The Eleonora’s falcon is the best studied species in the Aegean Sea, especially in the southern colonies thanks to the efforts of Dr. D. Ristow and his colleagues, HOS and the Natural History Museum of Crete, who have carried out systematic and continuous surveys and monitoring since the early 1960s providing a wealth of information on the species’ biology and breeding in its southern colonies. In addition, the recent global population census carried out across the species’ breeding range, which was implemented within the framework of the LIFE Nature project “Conservation measures for Falco eleonorae in Greece” (LIFE03 NAT/GR/000091), has furnished, on one hand, important spatial information on the location of the species’ breeding colonies, and, on the other hand, adequate information to extract valid conclusions on the species’ status.
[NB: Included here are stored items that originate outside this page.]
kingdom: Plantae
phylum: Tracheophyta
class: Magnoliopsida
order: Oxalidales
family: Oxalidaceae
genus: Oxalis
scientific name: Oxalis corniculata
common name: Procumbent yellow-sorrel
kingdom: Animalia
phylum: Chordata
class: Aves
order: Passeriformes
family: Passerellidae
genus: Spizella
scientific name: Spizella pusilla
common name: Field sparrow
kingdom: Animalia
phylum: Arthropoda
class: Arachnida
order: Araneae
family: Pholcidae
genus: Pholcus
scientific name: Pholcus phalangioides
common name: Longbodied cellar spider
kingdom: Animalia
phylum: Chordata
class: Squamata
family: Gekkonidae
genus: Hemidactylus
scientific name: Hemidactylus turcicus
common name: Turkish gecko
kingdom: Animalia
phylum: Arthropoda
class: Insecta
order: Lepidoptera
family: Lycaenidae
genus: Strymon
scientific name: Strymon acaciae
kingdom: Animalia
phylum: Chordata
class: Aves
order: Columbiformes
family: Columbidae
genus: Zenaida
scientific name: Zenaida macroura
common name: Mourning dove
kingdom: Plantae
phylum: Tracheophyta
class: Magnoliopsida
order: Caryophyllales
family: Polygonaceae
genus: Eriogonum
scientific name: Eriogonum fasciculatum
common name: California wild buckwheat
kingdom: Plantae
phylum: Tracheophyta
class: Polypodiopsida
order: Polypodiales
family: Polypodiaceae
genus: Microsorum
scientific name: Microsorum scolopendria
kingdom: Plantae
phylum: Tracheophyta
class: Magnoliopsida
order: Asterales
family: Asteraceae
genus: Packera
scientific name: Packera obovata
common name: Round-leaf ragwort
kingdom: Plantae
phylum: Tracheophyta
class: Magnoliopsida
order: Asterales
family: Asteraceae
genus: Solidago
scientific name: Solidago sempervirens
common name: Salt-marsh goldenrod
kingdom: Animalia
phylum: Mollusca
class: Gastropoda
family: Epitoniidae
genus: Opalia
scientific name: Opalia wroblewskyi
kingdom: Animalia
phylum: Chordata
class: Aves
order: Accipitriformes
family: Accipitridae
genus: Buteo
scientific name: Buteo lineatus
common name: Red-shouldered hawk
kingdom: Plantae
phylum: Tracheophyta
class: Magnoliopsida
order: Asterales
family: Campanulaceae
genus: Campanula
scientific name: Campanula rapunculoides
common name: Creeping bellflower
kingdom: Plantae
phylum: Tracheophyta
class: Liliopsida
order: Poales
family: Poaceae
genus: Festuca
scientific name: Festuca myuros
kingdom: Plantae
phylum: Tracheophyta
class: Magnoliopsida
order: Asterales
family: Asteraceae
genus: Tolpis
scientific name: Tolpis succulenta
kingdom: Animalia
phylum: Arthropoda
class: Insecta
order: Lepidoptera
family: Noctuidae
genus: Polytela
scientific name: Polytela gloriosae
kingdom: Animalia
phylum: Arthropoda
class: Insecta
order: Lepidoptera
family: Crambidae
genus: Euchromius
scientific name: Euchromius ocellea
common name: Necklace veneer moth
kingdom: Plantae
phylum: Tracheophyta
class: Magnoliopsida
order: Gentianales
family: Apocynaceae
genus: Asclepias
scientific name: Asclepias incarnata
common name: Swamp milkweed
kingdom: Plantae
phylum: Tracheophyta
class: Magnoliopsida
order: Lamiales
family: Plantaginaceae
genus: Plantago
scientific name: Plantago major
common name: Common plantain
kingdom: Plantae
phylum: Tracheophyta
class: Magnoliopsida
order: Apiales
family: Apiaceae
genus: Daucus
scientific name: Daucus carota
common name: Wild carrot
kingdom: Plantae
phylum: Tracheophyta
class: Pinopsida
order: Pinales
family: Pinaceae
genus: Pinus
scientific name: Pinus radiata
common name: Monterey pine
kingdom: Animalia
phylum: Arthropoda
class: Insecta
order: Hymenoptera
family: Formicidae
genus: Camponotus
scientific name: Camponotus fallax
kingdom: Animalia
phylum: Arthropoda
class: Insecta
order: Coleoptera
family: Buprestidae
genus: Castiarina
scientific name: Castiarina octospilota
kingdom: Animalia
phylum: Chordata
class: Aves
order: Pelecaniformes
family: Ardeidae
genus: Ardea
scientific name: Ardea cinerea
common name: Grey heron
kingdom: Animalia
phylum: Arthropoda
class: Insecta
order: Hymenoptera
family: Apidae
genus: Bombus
Thus, according to this first systematic global population census, the population status in Greece and other Mediterranean countries is considered to be stable. Yet, the same data indicate a northward shift of local populations in the Aegean Sea (LIFE03 NAT/GR/000091) that fits future simulations of the species’ range under climatic change scenarios.
Although the species is classified by the IUCN as “Least Concern”, it is included in Annex I of the Directive 2009/147/EC on the conservation of wild birds, in Annex II of the Bern Convention and belongs to the category “SPEC 2” of BirdLife International, which means that is a “species with an unfavourable European conservation status, and with more than half of the global breeding or wintering population concentrated in Europe”.